I have actually had this happen a couple of times.  I have tried several different techniques - most of which worked and one or two I had to send to IR.

 the first thing we have done is power flush, this has been successful.  We have also connected normal saline at a rate of 50 - 100cc per hour and repeated CXR in 2 hours and have found the loop to work its way out.  We have left them overnight as well and they have worked out also.

I can understand the difficulty in doing the power flush in small, peds catheters - but maybe the last two options would work.


rivka livni
Speaking only about the

Speaking only about the adult population.

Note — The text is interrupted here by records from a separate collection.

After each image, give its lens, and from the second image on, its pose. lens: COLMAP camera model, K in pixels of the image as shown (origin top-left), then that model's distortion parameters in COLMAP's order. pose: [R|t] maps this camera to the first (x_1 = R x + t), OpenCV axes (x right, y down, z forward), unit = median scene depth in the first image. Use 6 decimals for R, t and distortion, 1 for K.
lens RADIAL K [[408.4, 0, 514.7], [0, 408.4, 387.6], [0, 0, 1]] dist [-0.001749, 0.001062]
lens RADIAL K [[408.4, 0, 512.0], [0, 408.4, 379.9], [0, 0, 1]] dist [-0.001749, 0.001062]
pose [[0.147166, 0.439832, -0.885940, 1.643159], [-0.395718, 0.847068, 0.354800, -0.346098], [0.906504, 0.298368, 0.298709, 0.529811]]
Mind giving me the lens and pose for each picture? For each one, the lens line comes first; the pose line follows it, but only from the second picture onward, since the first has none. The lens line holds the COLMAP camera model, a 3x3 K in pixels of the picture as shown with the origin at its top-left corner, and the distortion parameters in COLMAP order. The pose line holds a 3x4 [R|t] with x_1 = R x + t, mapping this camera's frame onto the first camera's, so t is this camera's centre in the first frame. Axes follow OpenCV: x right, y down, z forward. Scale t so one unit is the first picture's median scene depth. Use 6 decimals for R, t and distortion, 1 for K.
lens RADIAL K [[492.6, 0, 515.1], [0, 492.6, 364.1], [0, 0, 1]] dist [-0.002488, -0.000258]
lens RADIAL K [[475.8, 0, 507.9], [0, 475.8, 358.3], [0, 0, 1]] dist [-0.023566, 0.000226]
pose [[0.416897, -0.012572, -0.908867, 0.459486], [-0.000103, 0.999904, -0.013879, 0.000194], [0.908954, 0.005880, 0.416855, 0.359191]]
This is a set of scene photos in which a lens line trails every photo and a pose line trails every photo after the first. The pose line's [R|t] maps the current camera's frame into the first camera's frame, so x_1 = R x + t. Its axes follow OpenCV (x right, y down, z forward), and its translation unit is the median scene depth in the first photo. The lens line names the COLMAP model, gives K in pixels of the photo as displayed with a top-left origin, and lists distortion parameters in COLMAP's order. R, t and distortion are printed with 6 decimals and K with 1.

The Axila vein is too far out for power flushing to un-loop in most cases.

As a PICC nurse, you should learn and know how to exchange over a wire, if you have not done it yet.

When evaluating a "loop" or "circles" you should pay attention to two points:

a. Is the catheter tip pointing against the blood stream (those are more successful in power flushing), or with the blood stream (hader to un-loop)

b. Is the loop in danger to create a knot, if attempted to un-loop. Those who can create a knot, should be exchanged.

When un-looping using power flush,for any loop, it is very helpful to have the patient do a deep long Val-Salva and when they exhale immediatly power flush.

I have fliped loops from Subclavia, Brachiocephalic, IJ, and Azygus, but never saw a loop in Axila, my understanding of Anatomy says it is too far out in the peripheral. I would also not leave an Axila loop overnight for fear that it may creat a throbus, due to the small vein diameter being crowded with that loop.

Mike Brazunas
It would be great if you

It would be great if you could learn how to do a catheter exchange. It helps a great deal in situations like this.  It also helps with many other PICC issues; pulled out of the SVC, single to dual, non-blood occlusions on dual lumens (you use the good lumen) or malposition. 

Of course you have to be VERY careful (I could tell you some stories I've heard!) but it is a great tool to have once you've been taught.


Mike Brazunas RN


barbara bonito
At the 1st COVAN meeting in

At the 1st COVAN meeting in Dec. we were given a handout showing different positions to use when flushing to correct malpositioned PICCs.  I wish I knew who to thank for this....our entire PICC team uses it now and find it to be successful 80 to 90% of the time.  We remove the caps from the PICC and have 3-4 10cc  flushes lined up and ready to go.  If a double lumen we flush both ports simultaneously.  Unless the patient is able to cooperate fully, a 2nd person is helpful. 


     Sitting position, raise affected arm overhead and have patient take a deep breath and hold and then flush vigorously.   Repeat 3-4 times.


     Sitting position, lean forward, deep breath and hold, flush 3-4 times


     Sitting position, lean backward, deep breath and hold, flush 3-4 times


     Lying down on opposite side, raise affected arm, deep breath and hold, flush 3-4 times

Just got one into SVC last week that was looped in the Axillary.  Always surprises us when it works and yet it does!  The only malposition we haven't tried is the mammary.